My Top 15 Excuses for Not Going to the Gym Today

I can’t possibly work out today — there are far too many excuses why.

Like many women, I have struggled off and on with my weight for many years. For me personally, I didn’t really have any issues in high school or college, other than the typical gaining of 20 or so pounds done by most college-aged kids.

In my mid-twenties, however, while living in my very first NYC apartment in Brooklyn, I suffered and survived through a terrible sexual trauma. This event led me to gain an enormous amount of weight, over a lot of time. I began using food for comfort, for avoidance, and for a way to shield myself against getting hurt again by men. (“If I’m fat, nobody will touch me. If nobody touches me, nobody can ever hurt me again.” That was the logic.)

Eventually, after many years, I got my weight under control. I wasn’t skinny by any means, but I was no longer dangerously large either. I was on my way. And then, out of nowhere in 2011, my 46 year old healthy and active husband, collapsed one morning, went into cardiac arrest, and died. Once again, in my grief, my weight went up and I started eating out of loneliness, pain, and boredom.

The past couple of years, I have finally started to do better. I walk most mornings, love to swim, and try to live a mostly healthy lifestyle. But it’s a daily battle. One thing that helps , for me, is having a sense of humor about life. About the things we all struggle with.

Often times, I will be all set to go and work out, and then I will somehow talk myself out of it. Motivation is so hard, and I’m sure it is something that most of us have a tough time with. I thought it might be fun to share a humorous list of ridiculous reasons I have actually used or at least thought to myself, of why I can’t possibly go work out today.

valentine's day alone workout

Maybe you have used some of these yourself. If you havent, you are welcome to borrow a few.

 Here are my Top 15 Excuses Why I can’t possibly Go to the Gym and Exercise Today:

  1. I can’t go because I can’t find my gym pants.
  2. I can’t go because I found my gym pants, but they have hair on them.
  3. Where are my sneakers? Oh, I’ll never locate them in this mansion of an Apartment! Forget it. I’m not going.
  4. (To my mom, who I share a car with right now) Well, you need the car in 4 hours, right? Yeah. I’ll never make it back in time. Better not chance it.
  5. I think the pool at the gym is closed today. They are working on repairs or something for it. (I have actually said this one out loud more than once, and it’s usually a lie.
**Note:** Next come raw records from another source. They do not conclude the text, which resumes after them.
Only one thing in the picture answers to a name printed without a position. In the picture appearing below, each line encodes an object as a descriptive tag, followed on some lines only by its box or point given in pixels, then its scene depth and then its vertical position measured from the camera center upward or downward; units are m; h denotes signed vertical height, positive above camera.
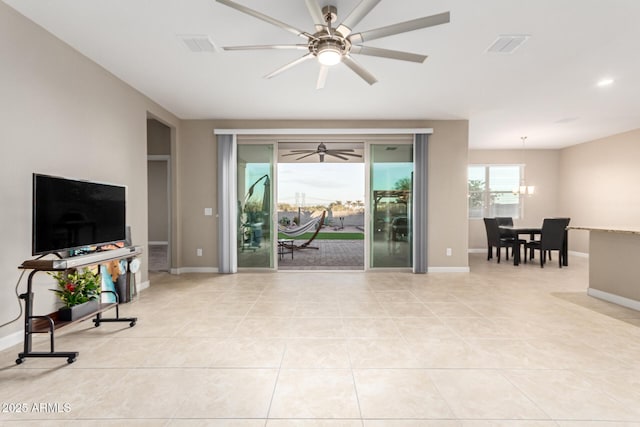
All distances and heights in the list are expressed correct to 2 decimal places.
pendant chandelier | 6.33 +0.43
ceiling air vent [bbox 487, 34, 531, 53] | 2.65 +1.48
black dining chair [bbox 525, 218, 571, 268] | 5.57 -0.46
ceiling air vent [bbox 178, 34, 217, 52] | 2.69 +1.49
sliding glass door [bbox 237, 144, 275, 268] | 5.18 +0.08
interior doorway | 7.97 +0.06
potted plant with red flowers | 2.33 -0.66
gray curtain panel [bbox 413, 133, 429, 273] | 5.03 +0.15
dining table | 5.76 -0.58
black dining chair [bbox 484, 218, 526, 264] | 6.19 -0.58
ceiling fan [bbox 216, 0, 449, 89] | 1.89 +1.19
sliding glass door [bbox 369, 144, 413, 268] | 5.21 +0.08
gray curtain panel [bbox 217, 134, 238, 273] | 5.00 +0.11
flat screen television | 2.09 -0.04
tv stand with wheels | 2.04 -0.76
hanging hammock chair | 7.46 -0.47
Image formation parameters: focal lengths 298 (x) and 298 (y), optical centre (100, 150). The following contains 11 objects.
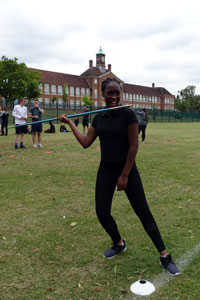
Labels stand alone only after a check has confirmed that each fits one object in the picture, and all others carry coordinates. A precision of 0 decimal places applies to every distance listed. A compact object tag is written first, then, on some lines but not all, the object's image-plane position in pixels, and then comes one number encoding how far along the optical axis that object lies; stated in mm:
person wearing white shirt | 11148
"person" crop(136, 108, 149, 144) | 13688
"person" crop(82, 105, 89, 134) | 17444
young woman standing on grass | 3018
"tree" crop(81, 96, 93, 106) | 74062
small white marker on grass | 2799
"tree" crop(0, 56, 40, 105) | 61812
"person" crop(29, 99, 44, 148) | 11578
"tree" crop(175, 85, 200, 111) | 106012
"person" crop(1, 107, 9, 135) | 18003
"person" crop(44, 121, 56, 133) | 22034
Once in awhile it’s true, but usually, it’s a total fabrication. )
  6. Where the hell are those gym pants?
  7. (This one has to be said in a panicky voice) It’s already 5pm. By the time I eat dinner, change into gym clothes, get the gym bag all packed up and ready, yadda yadda yadda, it’ll be August! They close at 10pm. I HAVE NO TIME!!!
  8. I JUST went to the gym five days ago! Who am I, Jillian Michaels???
  9. I can’t remember my locker combination.
  10. It’s the weekend. It’s going to be SO PACKED!!! Screw it.
  11. We don’t have any clean towels! Looks like Im staying home!
  12. My bathing suit is still wet from the last time I went.
  13. There’s not enough gas in the car. I’ll never make it there.
  14. It’s too hot / cold / rainy / snowy outside. Who wants to be out in this weather?
  15. It’s beautiful outside. Who wants to be stuck inside a gym in this great weather?
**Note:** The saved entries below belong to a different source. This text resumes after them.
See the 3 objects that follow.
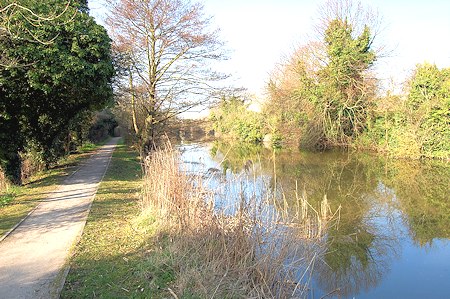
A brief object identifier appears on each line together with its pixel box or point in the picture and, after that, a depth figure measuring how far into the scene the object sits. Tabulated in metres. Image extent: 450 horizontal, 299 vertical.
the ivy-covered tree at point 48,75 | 8.93
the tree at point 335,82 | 22.73
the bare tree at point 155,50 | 13.77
As you can see, ANYTHING can be used as an excuse not to get healthier, even reasons as ridiculous as the ones in this list.
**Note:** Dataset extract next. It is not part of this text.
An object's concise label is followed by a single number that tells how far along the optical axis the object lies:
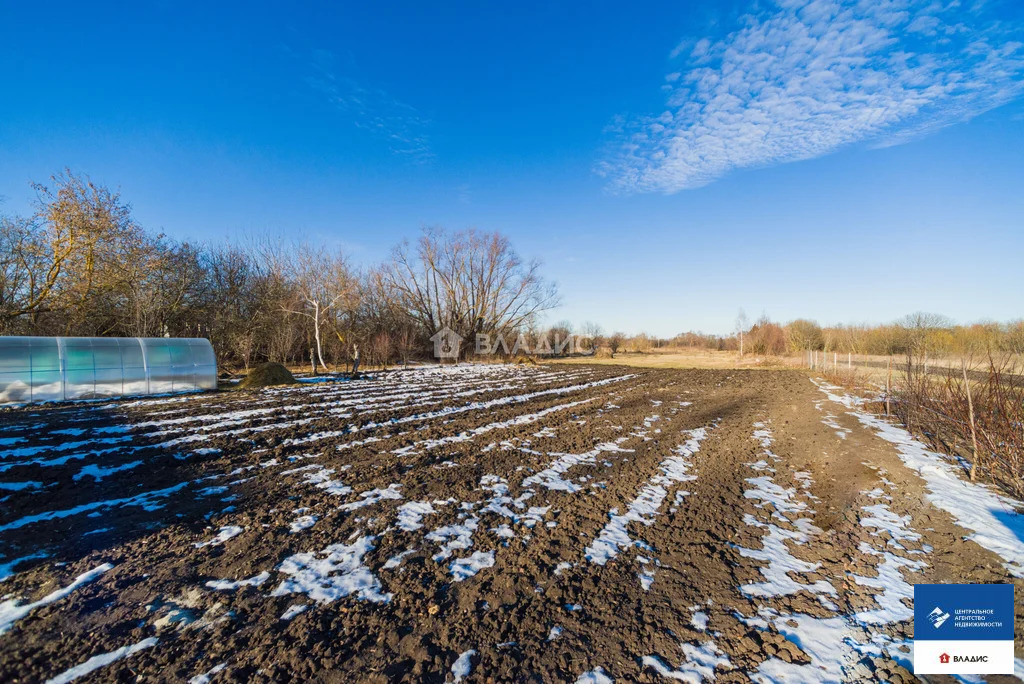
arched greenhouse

If we try and create a mindset for ourselves that exercise is just another part of staying healthy and well, like brushing your teeth, good hygiene, or a balanced diet, it might become ingrained in us, and therefore easier to actually get out there and do it. I always feel better when I’m healthier. It’s just making myself get up and actually do it – that is where the challenge has always been.

So here’s a new challenge, for myself, and for everyone reading this. Each day, try and do at least one thing with the specific intention of living a healthy lifestyle. Just one thing. Start writing down your one thing, and then expand to two, and so on.